The obstacles are overwhelming. There is no way to plant, he says, without sacrifice. It takes “equal sacrifice from multiple sources beginning at the centre of the plant,” beginning with the planter and launch team to those who support the plant. Finding property is also an issue, especially in urban contexts. “In every situation it takes a miracle,” he says. But he has seen many miracles take place.
Cuthbert focuses on beginning well. The more you do up front, he says, the better chance you have for a launch. He tells his planters to “put your project in pixels” and write it down. You may have to modify the plan, he says, but it’s important to think through what has to happen. “It’s all about a healthy birth weight,” he says. A plant must begin with a critical mass and key systems in place.
Forget trying to balance an inward and an outward focus. “Our natural tendency is to turn inward.” The only way to maintain balance is to put a disproportionate emphasis on evangelism, he says.

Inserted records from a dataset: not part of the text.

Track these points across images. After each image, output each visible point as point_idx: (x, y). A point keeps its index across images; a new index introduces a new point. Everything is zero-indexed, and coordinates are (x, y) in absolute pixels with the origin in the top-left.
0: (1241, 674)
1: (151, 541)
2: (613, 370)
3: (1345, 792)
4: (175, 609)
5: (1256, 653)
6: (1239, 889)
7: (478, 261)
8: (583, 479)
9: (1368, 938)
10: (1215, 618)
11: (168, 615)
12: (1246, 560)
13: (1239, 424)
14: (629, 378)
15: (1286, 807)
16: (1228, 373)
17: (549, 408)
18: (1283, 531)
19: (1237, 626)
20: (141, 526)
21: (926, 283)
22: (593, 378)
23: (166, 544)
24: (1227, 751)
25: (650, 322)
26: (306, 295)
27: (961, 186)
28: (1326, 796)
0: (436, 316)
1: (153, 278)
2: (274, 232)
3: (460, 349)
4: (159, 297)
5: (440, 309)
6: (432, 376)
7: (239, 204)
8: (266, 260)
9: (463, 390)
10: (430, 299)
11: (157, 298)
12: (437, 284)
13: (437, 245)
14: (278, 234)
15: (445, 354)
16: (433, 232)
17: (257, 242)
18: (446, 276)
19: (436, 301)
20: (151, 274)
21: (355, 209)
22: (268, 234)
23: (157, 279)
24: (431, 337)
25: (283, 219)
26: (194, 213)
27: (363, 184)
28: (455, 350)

I asked Cuthbert what he would say to churches that haven’t considered church planting. “Repent,” he said. “In a lot of our programmatic churches, there is a lot of time, talent, and treasure sitting in the pews immobilized. We need to equip and mobilize them. The task needs all hands on deck.”
Cuthbert says that his involvement in church planting has been both scary and exciting. He’s looking forward to seeing more churches planted in Montreal, and in key centers throughout Quebec and Canada.